Apache OpenOffice (AOO) Bugzilla – Issue 86288
TXT: Urdu (Unicode 16) encoded text file not recognized correctly anymore
Last modified: 2017-05-20 11:15:20 UTC
I have a collection of text files that contain text in various languages, e.g. Arabic, Pashto, Urdu, Farsi, Russian, Chinese etc. These documents are either in the UTF-8 or UTF-16 encoding. I need to write a Basic macro that will load a file and export it into PDF. The default loading operation such as this oDoc = StarDesktop.loadComponentFromURL( cInURL, "_blank", 0, _ Array(MakePropertyValue( "Hidden", True ),)) works for some files but not for others. For instance, it seems to correctly load Arabic files but not Urdu. This seems to be related to the issue #63077 (http://qa.openoffice.org/issues/show_bug.cgi?id=63077) which has been reported a while ago. Has it been resolved in the release 2.3.X? In other words, is it possible to correctly load a UTF-8 or -16 encoded text file with BOM without explicitly specifying the encoding? Thank you.

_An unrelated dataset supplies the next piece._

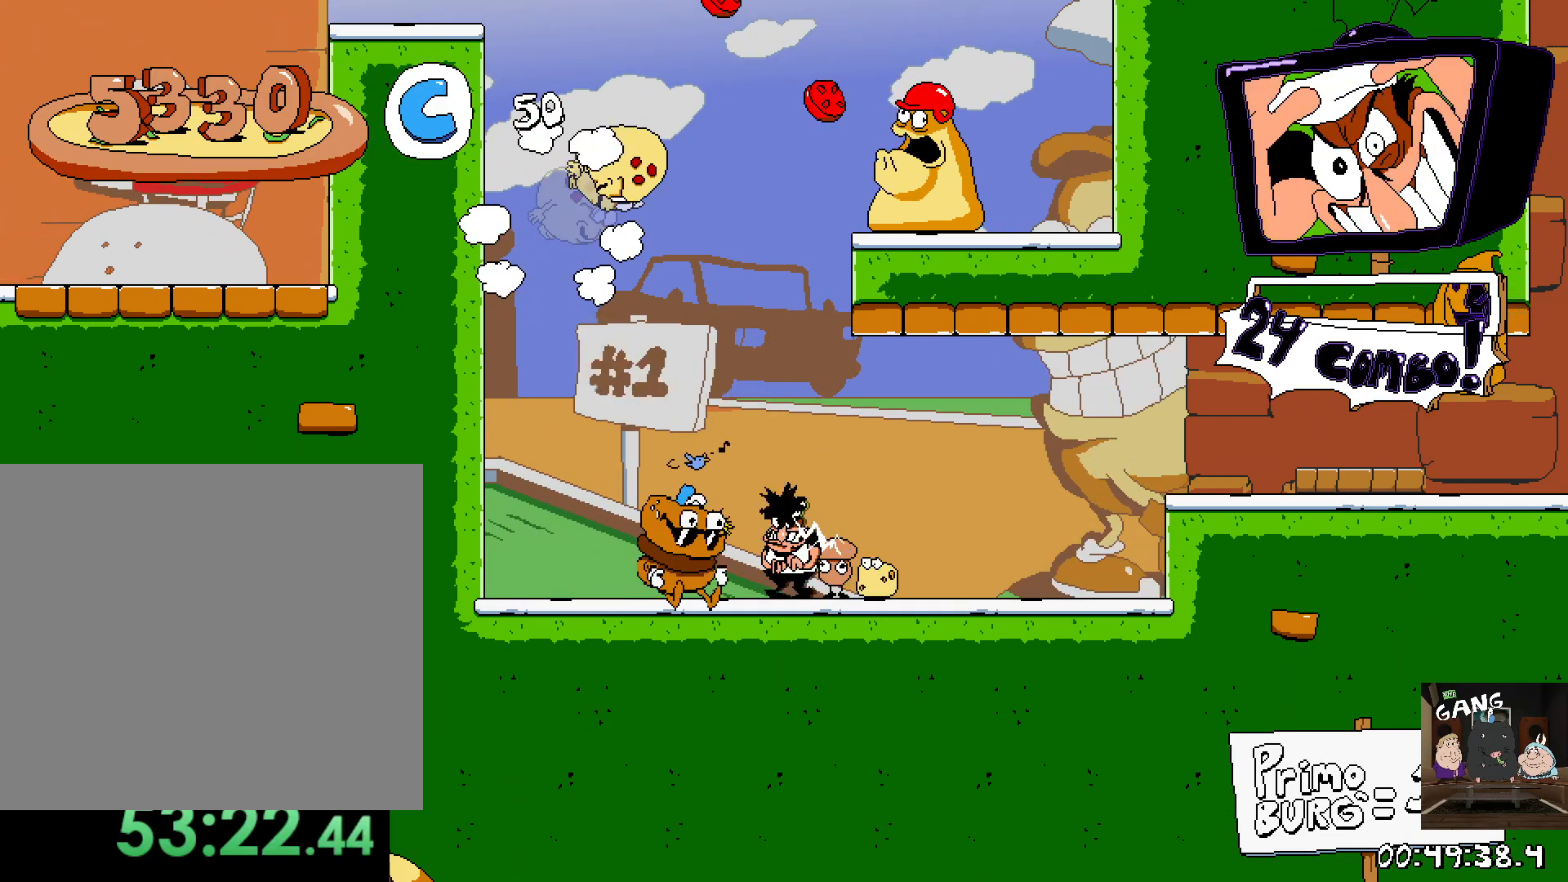
{"buttons": ["CROSS", "R2"], "left_stick": "right", "right_stick": "center", "button_events": [[83, "CROSS", "down"], [367, "CROSS", "up"], [467, "CROSS", "down"]]}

Created attachment 51617 [details] Sample UTF-16 file that is loaded incorrectly
It is quite difficult to recognize a correct encoding of a txt file's content automatically. In OO 2.2 the attached file was displayed correctly, but this seemed to happen quite randomly in this case. MRU->MBA: a good time think about the txt handling when NO filter is preselected.
I had problems opening some files that had the standard BOM headers ("EF-BB-BF" for UTF-8 and "FF-FE" for UTF-16). I will attach the PDF file that was generated from the document "Urdu_sample_UTF16.txt" that I'd attached earlier. As you will see, the formatting is incorrect. A similar PDF generated from an Arabic text file in UTF-16 was fine. The bad formatting may have to do more with the actual Urdu Unicode characters than with the encoding itself, but still the question is whether it's possible to correctly load a UTF-8/-16 text file with BOM correctly regardless of what characters appears in the file.
Created attachment 51637 [details] PDF file from UTF-16 Urdu document -- bad formatting
target 3.x.
Reset assigne to the default "issues@openoffice.apache.org".